[[ TASK INPUT open ]]

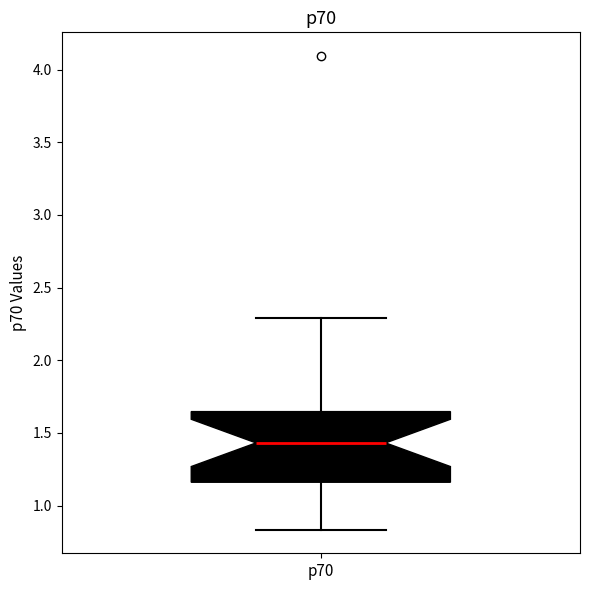

Where is the upper edge of the box for p70 on the y-axis? The values are not printed on the chart, so give them approximately, as read against the axis.

1.65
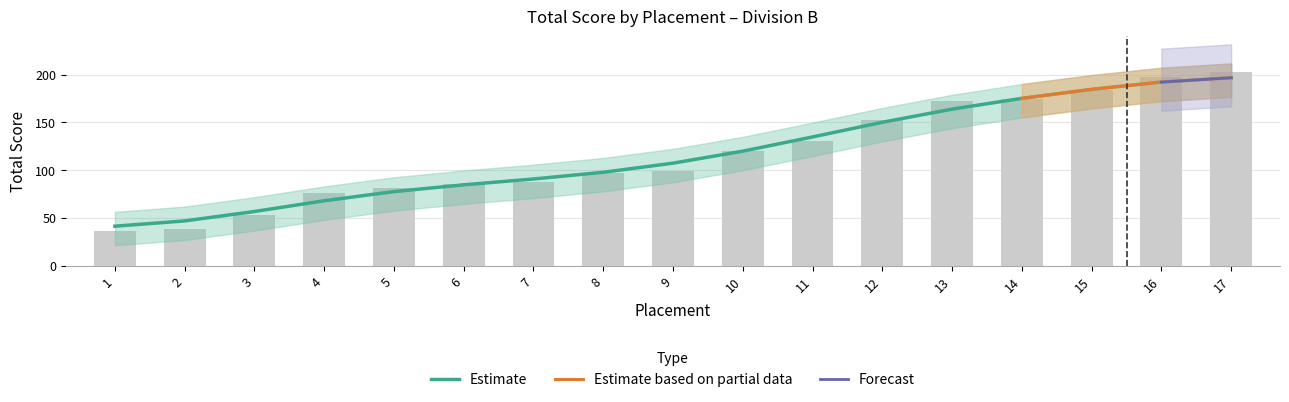

What is the average value?

117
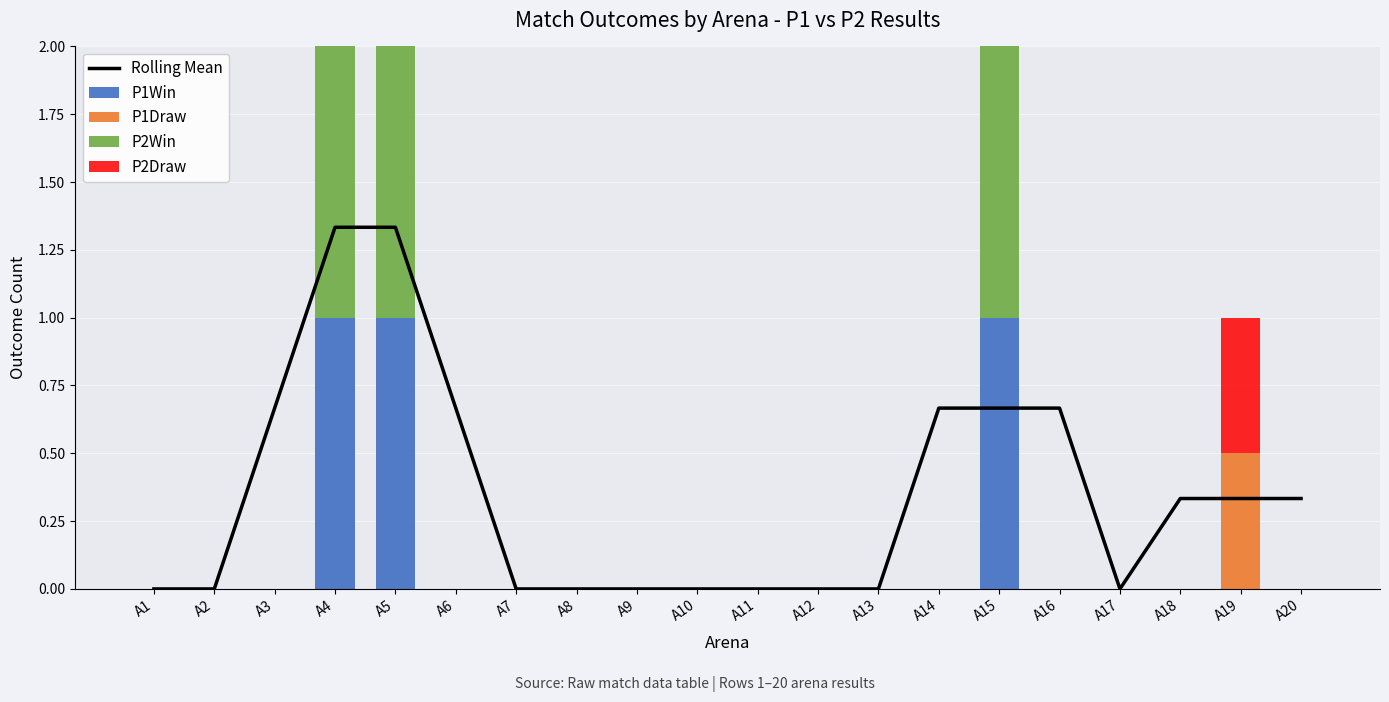

Is it true that P1Win equals 1.0 at A4?

True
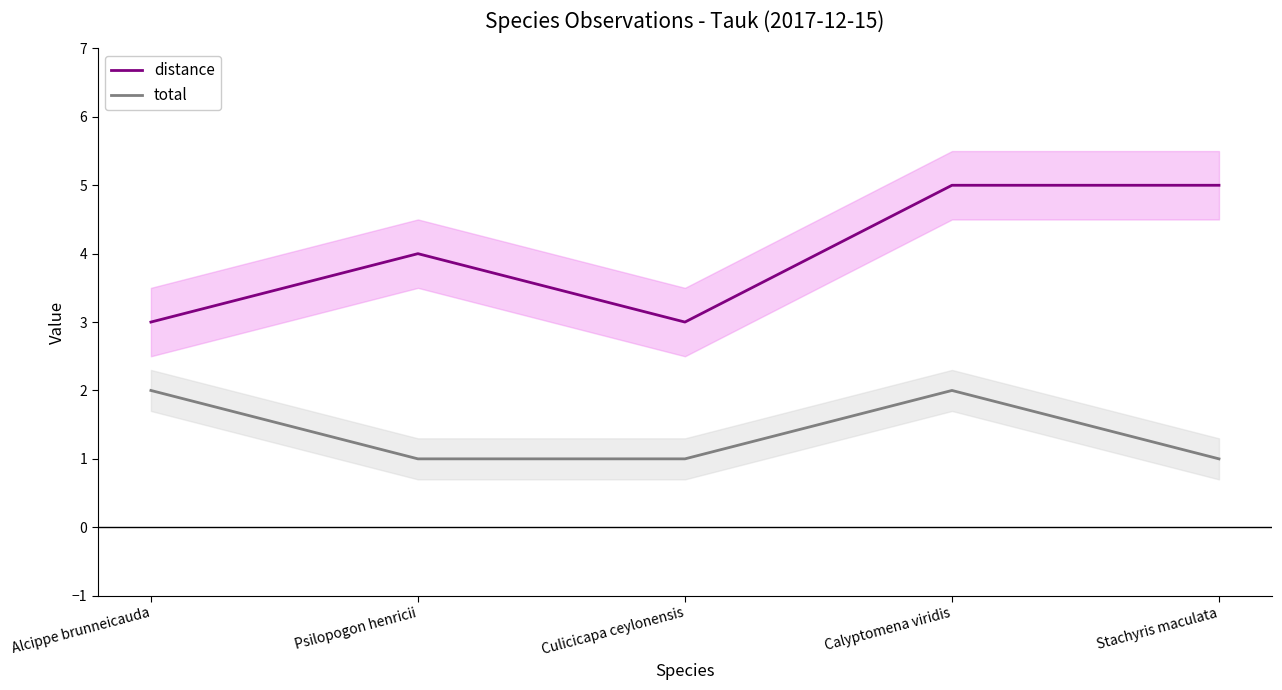

Which series has the largest total across all categories?

distance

[[ TASK INPUT closed ]]

REQUIREMENT
Pull out every line of the material above that contains the string "across", and copy each one unchanged.

EXERCISE RESPONSE
Which series has the largest total across all categories?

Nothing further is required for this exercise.